Building modern EMR functionality in 2026 involves a distinct complexity profile from what it was five years ago. The FHIR-first assumption changes what teams should invest in.
1. HL7v2 ingestion is still primary data source. Despite the FHIR mandate, most upstream clinical data arrives as HL7v2 messages. Investment: HL7v2-to-FHIR converter with edge-case handling for OBX repeats, ADT^A08 update semantics, and PV1-3 location resolution.
2. Terminology binding governance. US Core mandates specific ValueSets. Investment: terminology server infrastructure with quarterly SNOMED updates.
3. SMART on FHIR launch stack. SMART launch is the third-party integration surface. Investment: OAuth server supporting v2 scopes, launch context management, refresh tokens for background apps.
4. Bulk data as an operational surface. Bulk Data IG is table-stakes. Investment: $export infrastructure, output storage, manifest hosting, expiry cleanup.

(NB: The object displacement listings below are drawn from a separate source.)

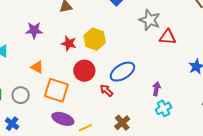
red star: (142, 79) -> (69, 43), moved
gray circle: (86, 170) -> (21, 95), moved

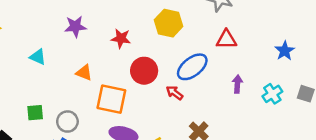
red triangle: (168, 37) -> (226, 40), moved
yellow hexagon: (95, 39) -> (169, 23), moved
gray circle: (21, 95) -> (67, 122), moved
cyan cross: (163, 108) -> (272, 94), moved

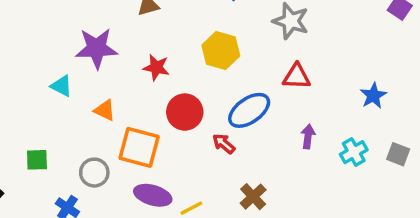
purple star: (75, 26) -> (97, 48), size x1.4
cyan triangle: (38, 57) -> (61, 86), moved
gray circle: (67, 122) -> (94, 173), moved

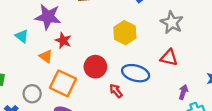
red star: (156, 67) -> (63, 41), moved
blue ellipse: (249, 110) -> (136, 73), turned 40
purple arrow: (308, 136) -> (183, 92), moved

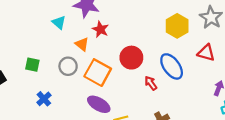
yellow hexagon: (125, 33) -> (177, 26), moved
blue ellipse: (136, 73) -> (172, 66), turned 35
gray circle: (32, 94) -> (68, 66), moved

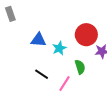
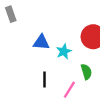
black line: (42, 74) -> (45, 80), turned 56

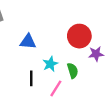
cyan star: (64, 51) -> (50, 64), moved

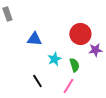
black line: (31, 78) -> (37, 81), moved, turned -32
pink line: (56, 88) -> (68, 86), moved

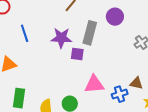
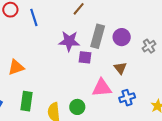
purple circle: (115, 17) -> (122, 37), moved
blue line: (25, 33) -> (34, 17), moved
brown triangle: (136, 83) -> (120, 68), moved, turned 40

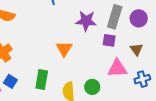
purple square: (85, 57) -> (109, 40), moved
orange triangle: (16, 67) -> (64, 49), moved, turned -42

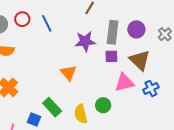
brown triangle: (136, 49) -> (140, 60), size x1.6
green rectangle: (42, 80) -> (52, 107), turned -42
blue square: (10, 81) -> (34, 120), moved

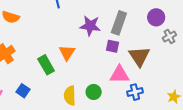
purple circle: (136, 29) -> (156, 17), moved
blue cross: (151, 88) -> (135, 92), moved
green rectangle: (52, 107) -> (46, 65), moved

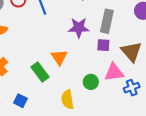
green circle: (94, 92) -> (91, 82), moved

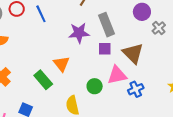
gray rectangle: (107, 21) -> (107, 25), turned -30

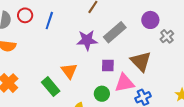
blue line: (41, 14) -> (49, 21), turned 42
gray rectangle: (107, 25) -> (115, 32), turned 70
purple square: (105, 49) -> (108, 65), moved

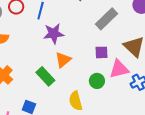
purple star: (87, 40) -> (54, 34), moved
orange triangle: (69, 71) -> (63, 60), turned 30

5. Auth boundary. Multi-tenant EMR requires per-tenant auth isolation. Investment: tenant-scoped tokens, cross-tenant read prevention.
Investment breakdown
| Subsystem | Typical spend | Deferrable? |
|---|---|---|
| HL7v2 converter | ~20% | No, upstream data depends |
| Terminology server | ~15% | No, CMS-0057 requires |
| SMART launch | ~15% | No, third-party ecosystem |
| Bulk data | ~15% | Somewhat, but coming due |
| Auth boundary | ~15% | No, security |
| Application UI | ~20% | Later phases |
EMR development in 2026 is 60-70% infrastructure engineering. Product features layer on top of the FHIR primitives; the primitives take the majority of the work.